Segment Start: Dataset

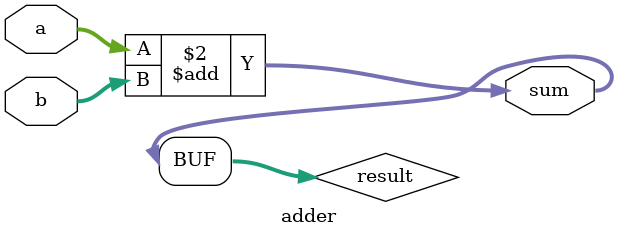
<source format=v>
/*
  This module is an adder of two inputs that are 32 bits (a,b) that are in Hex format and adds them together.
*/

module adder(a, b, sum);
 
  input  [31:0] a;     // 32bit a input
	input [31:0] b;     // 32bit b input
	output [31:0] sum;   // 32bit sum output
  reg [31:0] result;  //32bit register for storing
	
  always @ (*) 
  begin
    result = a + b; // calculates the addition of a and b
  end

  assign sum = result; //assigns the result to the returned sum value

endmodule // add32

/* **********************************************
// ***************** adder testbench for testing
// **********************************************
module adder_tb;

  reg [31:0] a_tb;
  reg [31:0] b_tb;
  wire [31:0] sum_tb;

  initial 
  begin
    $display("Adder Testbench");
    a_tb = 32'hFFFFFFFF;
    b_tb = 32'h0007;
    
    #100
    $display("Add: %h + %h = %h", a_tb, b_tb, sum_tb);
    
    $finish;
  end

  adder adder_tb(a_tb, b_tb, sum_tb);

endmodule
*/
</source>
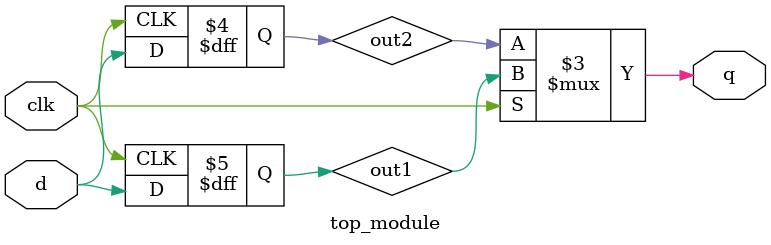
<source format=v>
module top_module (
    input clk,
    input d,
    output q
);
    reg out1,out2;
    
    always @(posedge clk) begin
        out1<=d;
    end
    
    always @(negedge clk) begin
        out2 <=d;
    end
    assign q=clk?out1:out2;

endmodule

</source>
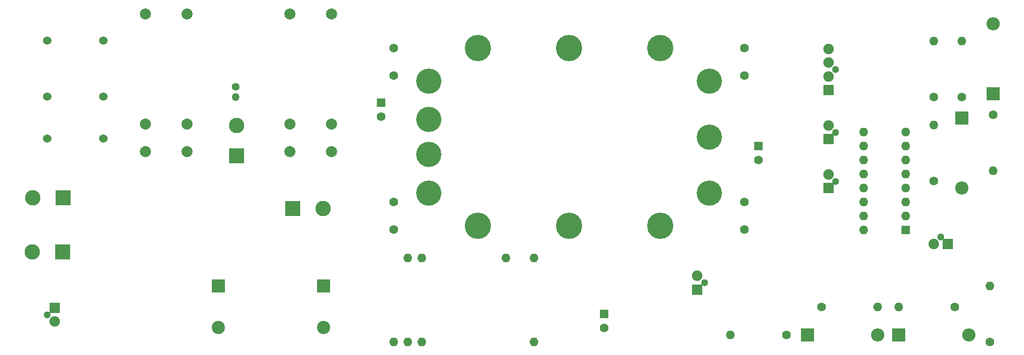
<source format=gbr>
G04 #@! TF.FileFunction,Soldermask,Bot*
%FSLAX46Y46*%
G04 Gerber Fmt 4.6, Leading zero omitted, Abs format (unit mm)*
G04 Created by KiCad (PCBNEW 4.0.7) date 02/11/18 18:38:28*
%MOMM*%
%LPD*%
G01*
G04 APERTURE LIST*
%ADD10C,0.100000*%
%ADD11C,2.000000*%
%ADD12R,1.600000X1.600000*%
%ADD13O,1.600000X1.600000*%
%ADD14C,1.524000*%
%ADD15C,4.572000*%
%ADD16C,4.762500*%
%ADD17C,1.600000*%
%ADD18R,2.800000X2.800000*%
%ADD19C,2.800000*%
%ADD20R,1.900000X1.900000*%
%ADD21C,1.900000*%
%ADD22C,1.300000*%
%ADD23R,2.400000X2.400000*%
%ADD24O,2.400000X2.400000*%
%ADD25C,2.400000*%
%ADD26C,1.400000*%
%ADD27O,1.400000X1.400000*%
G04 APERTURE END LIST*
D10*
D11*
X71561000Y-61957000D03*
X79061000Y-61957000D03*
X71561000Y-56957000D03*
X79061000Y-56957000D03*
X71561000Y-36957000D03*
X79061000Y-36957000D03*
X45399000Y-61957000D03*
X52899000Y-61957000D03*
X45399000Y-56957000D03*
X52899000Y-56957000D03*
X45399000Y-36957000D03*
X52899000Y-36957000D03*
D12*
X183007000Y-76200000D03*
D13*
X175387000Y-58420000D03*
X183007000Y-73660000D03*
X175387000Y-60960000D03*
X183007000Y-71120000D03*
X175387000Y-63500000D03*
X183007000Y-68580000D03*
X175387000Y-66040000D03*
X183007000Y-66040000D03*
X175387000Y-68580000D03*
X183007000Y-63500000D03*
X175387000Y-71120000D03*
X183007000Y-60960000D03*
X175387000Y-73660000D03*
X183007000Y-58420000D03*
X175387000Y-76200000D03*
X90297000Y-96520000D03*
X92837000Y-96520000D03*
X95377000Y-96520000D03*
X115697000Y-96520000D03*
X115697000Y-81280000D03*
X110617000Y-81280000D03*
X95377000Y-81280000D03*
X92837000Y-81280000D03*
D14*
X27559000Y-41783000D03*
X27559000Y-51943000D03*
X27559000Y-59563000D03*
X37719000Y-41783000D03*
X37719000Y-51943000D03*
X37719000Y-59563000D03*
D15*
X96647000Y-69469000D03*
X96647000Y-62484000D03*
X96647000Y-56134000D03*
X96647000Y-49149000D03*
X147447000Y-69469000D03*
X147447000Y-59309000D03*
X147447000Y-49149000D03*
D16*
X105537000Y-43180000D03*
X122047000Y-75438000D03*
X105537000Y-75438000D03*
X138557000Y-75438000D03*
X122047000Y-43180000D03*
X138557000Y-43180000D03*
D17*
X198247000Y-96520000D03*
D13*
X198247000Y-86360000D03*
D17*
X167767000Y-90170000D03*
D13*
X177927000Y-90170000D03*
D17*
X161417000Y-95250000D03*
D13*
X151257000Y-95250000D03*
D17*
X191897000Y-90170000D03*
D13*
X181737000Y-90170000D03*
D17*
X188087000Y-67310000D03*
D13*
X188087000Y-57150000D03*
D17*
X188087000Y-52070000D03*
D13*
X188087000Y-41910000D03*
D17*
X198882000Y-55245000D03*
D13*
X198882000Y-65405000D03*
D17*
X193167000Y-52070000D03*
D13*
X193167000Y-41910000D03*
D18*
X72009000Y-72263000D03*
D19*
X77509000Y-72263000D03*
D20*
X169037000Y-68580000D03*
D21*
X169037000Y-66080000D03*
D22*
X170377000Y-67330000D03*
D20*
X169037000Y-59690000D03*
D21*
X169037000Y-57190000D03*
D22*
X170377000Y-58440000D03*
D20*
X145288000Y-86995000D03*
D21*
X145288000Y-84495000D03*
D22*
X146628000Y-85745000D03*
D20*
X28956000Y-90297000D03*
D21*
X28956000Y-92797000D03*
D22*
X27616000Y-91547000D03*
D18*
X30480000Y-70358000D03*
D19*
X24980000Y-70358000D03*
D20*
X169037000Y-50800000D03*
D21*
X169037000Y-48300000D03*
X169037000Y-45800000D03*
X169037000Y-43300000D03*
D22*
X170377000Y-47050000D03*
D18*
X30353000Y-80137000D03*
D19*
X24853000Y-80137000D03*
D23*
X181737000Y-95250000D03*
D24*
X194437000Y-95250000D03*
D23*
X165227000Y-95250000D03*
D24*
X177927000Y-95250000D03*
D23*
X193167000Y-55880000D03*
D24*
X193167000Y-68580000D03*
D23*
X198882000Y-51435000D03*
D24*
X198882000Y-38735000D03*
D12*
X128397000Y-91440000D03*
D17*
X128397000Y-93940000D03*
D23*
X77597000Y-86360000D03*
D25*
X77597000Y-93860000D03*
D23*
X58547000Y-86360000D03*
D25*
X58547000Y-93860000D03*
D12*
X156337000Y-60960000D03*
D17*
X156337000Y-63460000D03*
D12*
X88011000Y-53086000D03*
D17*
X88011000Y-55586000D03*
X90297000Y-43180000D03*
X90297000Y-48180000D03*
X153797000Y-43180000D03*
X153797000Y-48180000D03*
X90297000Y-71120000D03*
X90297000Y-76120000D03*
X153797000Y-71120000D03*
X153797000Y-76120000D03*
D20*
X190627000Y-78740000D03*
D21*
X188127000Y-78740000D03*
D22*
X189377000Y-77400000D03*
D18*
X61849000Y-62738000D03*
D19*
X61849000Y-57238000D03*
D26*
X61722000Y-50165000D03*
D27*
X61722000Y-52065000D03*
M02*

</source>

Segment End: Dataset

What this task involves: A verbatim copy of the records above, without pictures, is required.

Result for this task:
<source format=v>
/*
  This module is an adder of two inputs that are 32 bits (a,b) that are in Hex format and adds them together.
*/

module adder(a, b, sum);
 
  input  [31:0] a;     // 32bit a input
	input [31:0] b;     // 32bit b input
	output [31:0] sum;   // 32bit sum output
  reg [31:0] result;  //32bit register for storing
	
  always @ (*) 
  begin
    result = a + b; // calculates the addition of a and b
  end

  assign sum = result; //assigns the result to the returned sum value

endmodule // add32

/* **********************************************
// ***************** adder testbench for testing
// **********************************************
module adder_tb;

  reg [31:0] a_tb;
  reg [31:0] b_tb;
  wire [31:0] sum_tb;

  initial 
  begin
    $display("Adder Testbench");
    a_tb = 32'hFFFFFFFF;
    b_tb = 32'h0007;
    
    #100
    $display("Add: %h + %h = %h", a_tb, b_tb, sum_tb);
    
    $finish;
  end

  adder adder_tb(a_tb, b_tb, sum_tb);

endmodule
*/
</source>
<source format=v>
module top_module (
    input clk,
    input d,
    output q
);
    reg out1,out2;
    
    always @(posedge clk) begin
        out1<=d;
    end
    
    always @(negedge clk) begin
        out2 <=d;
    end
    assign q=clk?out1:out2;

endmodule

</source>
<source format=gbr>
G04 #@! TF.FileFunction,Soldermask,Bot*
%FSLAX46Y46*%
G04 Gerber Fmt 4.6, Leading zero omitted, Abs format (unit mm)*
G04 Created by KiCad (PCBNEW 4.0.7) date 02/11/18 18:38:28*
%MOMM*%
%LPD*%
G01*
G04 APERTURE LIST*
%ADD10C,0.100000*%
%ADD11C,2.000000*%
%ADD12R,1.600000X1.600000*%
%ADD13O,1.600000X1.600000*%
%ADD14C,1.524000*%
%ADD15C,4.572000*%
%ADD16C,4.762500*%
%ADD17C,1.600000*%
%ADD18R,2.800000X2.800000*%
%ADD19C,2.800000*%
%ADD20R,1.900000X1.900000*%
%ADD21C,1.900000*%
%ADD22C,1.300000*%
%ADD23R,2.400000X2.400000*%
%ADD24O,2.400000X2.400000*%
%ADD25C,2.400000*%
%ADD26C,1.400000*%
%ADD27O,1.400000X1.400000*%
G04 APERTURE END LIST*
D10*
D11*
X71561000Y-61957000D03*
X79061000Y-61957000D03*
X71561000Y-56957000D03*
X79061000Y-56957000D03*
X71561000Y-36957000D03*
X79061000Y-36957000D03*
X45399000Y-61957000D03*
X52899000Y-61957000D03*
X45399000Y-56957000D03*
X52899000Y-56957000D03*
X45399000Y-36957000D03*
X52899000Y-36957000D03*
D12*
X183007000Y-76200000D03*
D13*
X175387000Y-58420000D03*
X183007000Y-73660000D03*
X175387000Y-60960000D03*
X183007000Y-71120000D03*
X175387000Y-63500000D03*
X183007000Y-68580000D03*
X175387000Y-66040000D03*
X183007000Y-66040000D03*
X175387000Y-68580000D03*
X183007000Y-63500000D03*
X175387000Y-71120000D03*
X183007000Y-60960000D03*
X175387000Y-73660000D03*
X183007000Y-58420000D03*
X175387000Y-76200000D03*
X90297000Y-96520000D03*
X92837000Y-96520000D03*
X95377000Y-96520000D03*
X115697000Y-96520000D03*
X115697000Y-81280000D03*
X110617000Y-81280000D03*
X95377000Y-81280000D03*
X92837000Y-81280000D03*
D14*
X27559000Y-41783000D03*
X27559000Y-51943000D03*
X27559000Y-59563000D03*
X37719000Y-41783000D03*
X37719000Y-51943000D03*
X37719000Y-59563000D03*
D15*
X96647000Y-69469000D03*
X96647000Y-62484000D03*
X96647000Y-56134000D03*
X96647000Y-49149000D03*
X147447000Y-69469000D03*
X147447000Y-59309000D03*
X147447000Y-49149000D03*
D16*
X105537000Y-43180000D03*
X122047000Y-75438000D03*
X105537000Y-75438000D03*
X138557000Y-75438000D03*
X122047000Y-43180000D03*
X138557000Y-43180000D03*
D17*
X198247000Y-96520000D03*
D13*
X198247000Y-86360000D03*
D17*
X167767000Y-90170000D03*
D13*
X177927000Y-90170000D03*
D17*
X161417000Y-95250000D03*
D13*
X151257000Y-95250000D03*
D17*
X191897000Y-90170000D03*
D13*
X181737000Y-90170000D03*
D17*
X188087000Y-67310000D03*
D13*
X188087000Y-57150000D03*
D17*
X188087000Y-52070000D03*
D13*
X188087000Y-41910000D03*
D17*
X198882000Y-55245000D03*
D13*
X198882000Y-65405000D03*
D17*
X193167000Y-52070000D03*
D13*
X193167000Y-41910000D03*
D18*
X72009000Y-72263000D03*
D19*
X77509000Y-72263000D03*
D20*
X169037000Y-68580000D03*
D21*
X169037000Y-66080000D03*
D22*
X170377000Y-67330000D03*
D20*
X169037000Y-59690000D03*
D21*
X169037000Y-57190000D03*
D22*
X170377000Y-58440000D03*
D20*
X145288000Y-86995000D03*
D21*
X145288000Y-84495000D03*
D22*
X146628000Y-85745000D03*
D20*
X28956000Y-90297000D03*
D21*
X28956000Y-92797000D03*
D22*
X27616000Y-91547000D03*
D18*
X30480000Y-70358000D03*
D19*
X24980000Y-70358000D03*
D20*
X169037000Y-50800000D03*
D21*
X169037000Y-48300000D03*
X169037000Y-45800000D03*
X169037000Y-43300000D03*
D22*
X170377000Y-47050000D03*
D18*
X30353000Y-80137000D03*
D19*
X24853000Y-80137000D03*
D23*
X181737000Y-95250000D03*
D24*
X194437000Y-95250000D03*
D23*
X165227000Y-95250000D03*
D24*
X177927000Y-95250000D03*
D23*
X193167000Y-55880000D03*
D24*
X193167000Y-68580000D03*
D23*
X198882000Y-51435000D03*
D24*
X198882000Y-38735000D03*
D12*
X128397000Y-91440000D03*
D17*
X128397000Y-93940000D03*
D23*
X77597000Y-86360000D03*
D25*
X77597000Y-93860000D03*
D23*
X58547000Y-86360000D03*
D25*
X58547000Y-93860000D03*
D12*
X156337000Y-60960000D03*
D17*
X156337000Y-63460000D03*
D12*
X88011000Y-53086000D03*
D17*
X88011000Y-55586000D03*
X90297000Y-43180000D03*
X90297000Y-48180000D03*
X153797000Y-43180000D03*
X153797000Y-48180000D03*
X90297000Y-71120000D03*
X90297000Y-76120000D03*
X153797000Y-71120000D03*
X153797000Y-76120000D03*
D20*
X190627000Y-78740000D03*
D21*
X188127000Y-78740000D03*
D22*
X189377000Y-77400000D03*
D18*
X61849000Y-62738000D03*
D19*
X61849000Y-57238000D03*
D26*
X61722000Y-50165000D03*
D27*
X61722000Y-52065000D03*
M02*

</source>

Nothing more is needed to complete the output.